Hugh developed into a thin healthy child with a large head and straight delicate hair of a faint brown. He was thoughtful and casual—a Kennicott.
For two years nothing else existed. She did not, as the cynical matrons had prophesied, “give up worrying about the world and other folks’ babies soon as she got one of her own to fight for.” The barbarity of that willingness to sacrifice other children so that one child might have too much was impossible to her. But she would sacrifice herself. She understood consecration—she who answered Kennicott’s hints about having Hugh christened: “I refuse to insult my baby and myself by asking an ignorant young man in a frock coat to sanction him, to permit me to have him! I refuse to subject him to any devil-chasing rites! If I didn’t give my baby—my baby—enough sanctification in those nine hours of hell, then he can’t get any more out of the Reverend Mr. Zitterel!”
“Well, Baptists hardly ever christen kids. I was kind of thinking more about Reverend Warren,” said Kennicott.
Hugh was her reason for living, promise of accomplishment in the future, shrine of adoration—and a diverting toy. “I thought I’d be a dilettante mother, but I’m as dismayingly natural as Mrs. Bogart,” she boasted.
For two—years Carol was a part of the town; as much one of Our Young Mothers as Mrs. McGanum. Her opinionation seemed dead; she had no apparent desire for escape; her brooding centered on Hugh.
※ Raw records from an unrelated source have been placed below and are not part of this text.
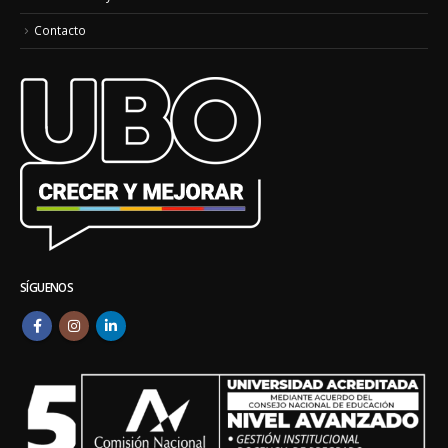
Contacto
SÍGUENOS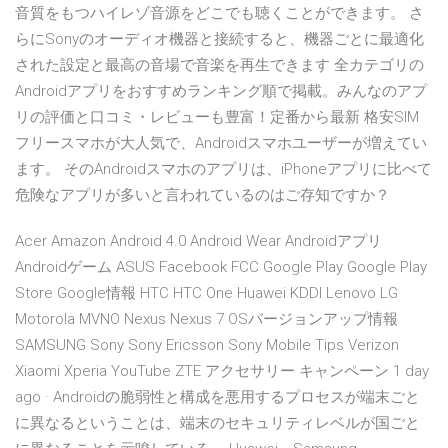
音質をもつハイレゾ音源をどこでも聴くことができます。 さ
らにSonyのオーディオ機器と接続すると、機器ごとに最適化
された設定と最高の音場で音楽を再生できます 全カテゴリの
Androidアプリをおすすめランキング順で掲載。みんなのアプ
リの評価と口コミ・レビューも豊富！定番から最新 格安SIM
フリースマホが大人気で、Androidスマホユーザーが増えてい
ます。 そのAndroidスマホのアプリは、iPhoneアプリに比べて
危険なアプリが多いと言われているのはご存知ですか？
Acer Amazon Android 4.0 Android Wear Androidアプリ
Androidゲーム ASUS Facebook FCC Google Play Google Play
Store Google情報 HTC HTC One Huawei KDDI Lenovo LG
Motorola MVNO Nexus Nexus 7 OSバージョンアップ情報
SAMSUNG Sony Sony Ericsson Sony Mobile Tips Verizon
Xiaomi Xperia YouTube ZTE アクセサリー キャンペーン 1 day
ago · Androidの脆弱性と構成を悪用するプロセスが端末ごと
に異なるということは、端末のセキュリティレベルが国ごと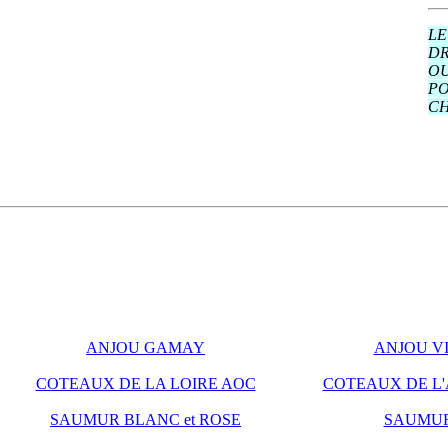
LE
DR
OU
PO
CH
ANJOU GAMAY
ANJOU V
COTEAUX DE LA LOIRE AOC
COTEAUX DE L
SAUMUR BLANC et ROSE
SAUMUR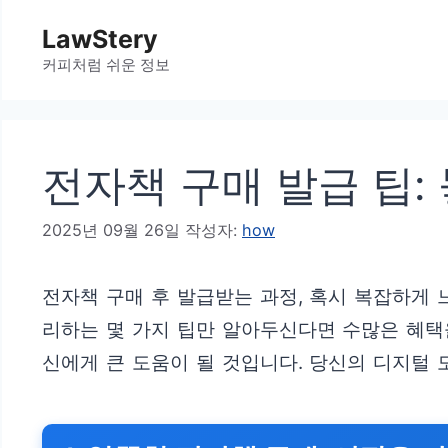
컨
LawStery
텐
커피처럼 쉬운 정보
츠
로
건
전자책 구매 발급 팁:
너
뛰
2025년 09월 26일
작성자:
how
기
전자책 구매 후 발급받는 과정, 혹시 복잡하게
리하는 몇 가지 팁만 알아두신다면 수많은 혜택을
신에게 큰 도움이 될 것입니다. 당신의 디지털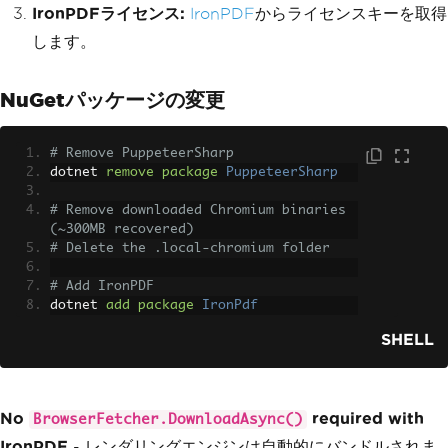
IronPDFライセンス:
IronPDF
からライセンスキーを取得
します。
NuGetパッケージの変更
# Remove PuppeteerSharp
dotnet 
remove
package
PuppeteerSharp
# Remove downloaded Chromium binaries 
(~300MB recovered)
# Delete the .local-chromium folder
# Add IronPDF
dotnet 
add
package
IronPdf
SHELL
No
required with
BrowserFetcher.DownloadAsync()
IronPDF
- レンダリングエンジンは自動的にバンドルされま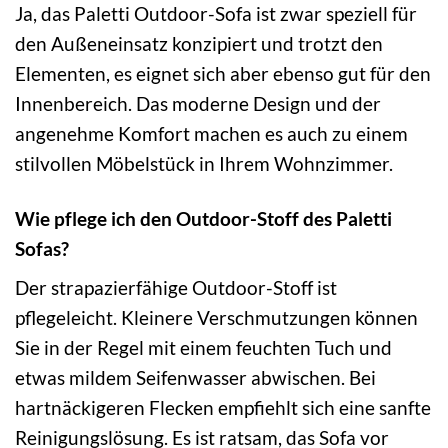
Ja, das Paletti Outdoor-Sofa ist zwar speziell für
den Außeneinsatz konzipiert und trotzt den
Elementen, es eignet sich aber ebenso gut für den
Innenbereich. Das moderne Design und der
angenehme Komfort machen es auch zu einem
stilvollen Möbelstück in Ihrem Wohnzimmer.
Wie pflege ich den Outdoor-Stoff des Paletti
Sofas?
Der strapazierfähige Outdoor-Stoff ist
pflegeleicht. Kleinere Verschmutzungen können
Sie in der Regel mit einem feuchten Tuch und
etwas mildem Seifenwasser abwischen. Bei
hartnäckigeren Flecken empfiehlt sich eine sanfte
Reinigungslösung. Es ist ratsam, das Sofa vor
While she wondered at the pearl texture of his ear she exulted, “I feel like an old woman, with a skin like sandpaper, beside him, and I’m glad of it! He is perfect. He shall have everything. He sha’n’t always stay here in Gopher Prairie. . . . I wonder which is really the best, Harvard or Yale or Oxford?”
II
The people who hemmed her in had been brilliantly reinforced by Mr. and Mrs. Whittier N. Smail—Kennicott’s Uncle Whittier and Aunt Bessie.
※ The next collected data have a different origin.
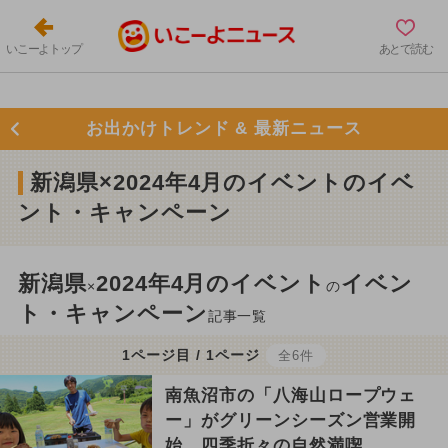
いこーよトップ
あとで読む
お出かけトレンド & 最新ニュース
新潟県×2024年4月のイベントのイベ
ント・キャンペーン
新潟県
2024年4月のイベント
イベン
×
の
ト・キャンペーン
記事一覧
1ページ目 / 1ページ
全6件
南魚沼市の「八海山ロープウェ
ー」がグリーンシーズン営業開
始 四季折々の自然満喫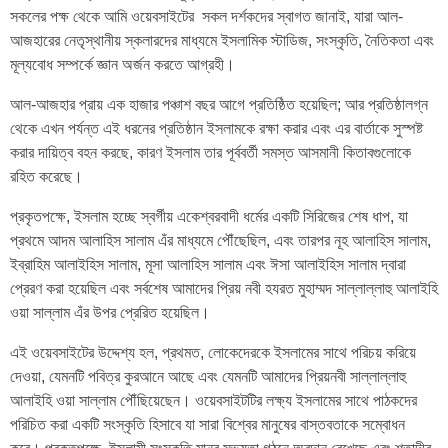
সকলের পক্ষ থেকে আমি ওয়েবসাইটের সকল দর্শকদের স্বাগত জানাই, যারা আল-
আজহারের নেতৃস্থানীয় স্কলারদের মাধ্যমে ইসলামিক স্টাডিজ, সংস্কৃতি, নৈতিকতা এবং
মূল্যবোধ সম্পর্কে জ্ঞান অর্জন করতে আগ্রহী।
আল-আজহার প্রায় এক হাজার পঞ্চাশ বছর আগে প্রতিষ্ঠিত হয়েছিল; আর প্রতিষ্ঠালগ্ন
থেকে এখন পর্যন্ত এই ধরনের প্রতিষ্ঠান ইসলামকে রক্ষা করার এবং এর বার্তাকে সুস্পষ্ট
করার দায়িত্ব বহন করছে, কারণ ইসলাম তার পূর্ববর্তী সমস্ত আসমানী কিতাবগুলোকে
রহিত করেছে।
প্রকৃতপক্ষে, ইসলাম হচ্ছে স্বর্গীয় একেশ্বরবাদী ধর্মের একটি সিরিজের শেষ ধাপ, যা
প্রথমে আদম আলাহিস সালাম এঁর মাধ্যমে পৌঁছেছিল, এবং তারপর নূহ আলাহিস সালাম,
ইব্রাহিম আলাইহিস সালাম, মূসা আলাহিস সালাম এবং ঈসা আলাইহিস সালাম দ্বারা
প্রেরণ করা হয়েছিল এবং সর্বশেষ আমাদের প্রিয় নবী হযরত মুহাম্মদ সাল্লাল্লাহু আলাইহি
ওয়া সাল্লাম এঁর উপর প্রেরিত হয়েছিল।
এই ওয়েবসাইটের উদ্দেশ্য হল, প্রথমত, লোকেদেরকে ইসলামের সাথে পরিচয় করিয়ে
দেওয়া, যেমনটি পবিত্র কুরআনে আছে এবং যেমনটি আমাদের প্রিয়নবী সাল্লাল্লাহু
আলাইহি ওয়া সাল্লাম পৌঁছিয়েছেন। ওয়েবসাইটটির লক্ষ্য ইসলামের সাথে পাঠকদের
পরিচিত করা একটি সংস্কৃতি হিসাবে যা সারা বিশ্বের মানুষের বাস্তবতাকে সম্বোধন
The true Main Streetite defines a relative as a person to whose house you go uninvited, to stay as long as you like. If you hear that Lym Cass on his journey East has spent all his time “visiting” in Oyster Center, it does not mean that he prefers that village to the rest of New England, but that he has relatives there. It does not mean that he has written to the relatives these many years, nor that they have ever given signs of a desire to look upon him. But “you wouldn’t expect a man to go and spend good money at a hotel in Boston, when his own third cousins live right in the same state, would you?”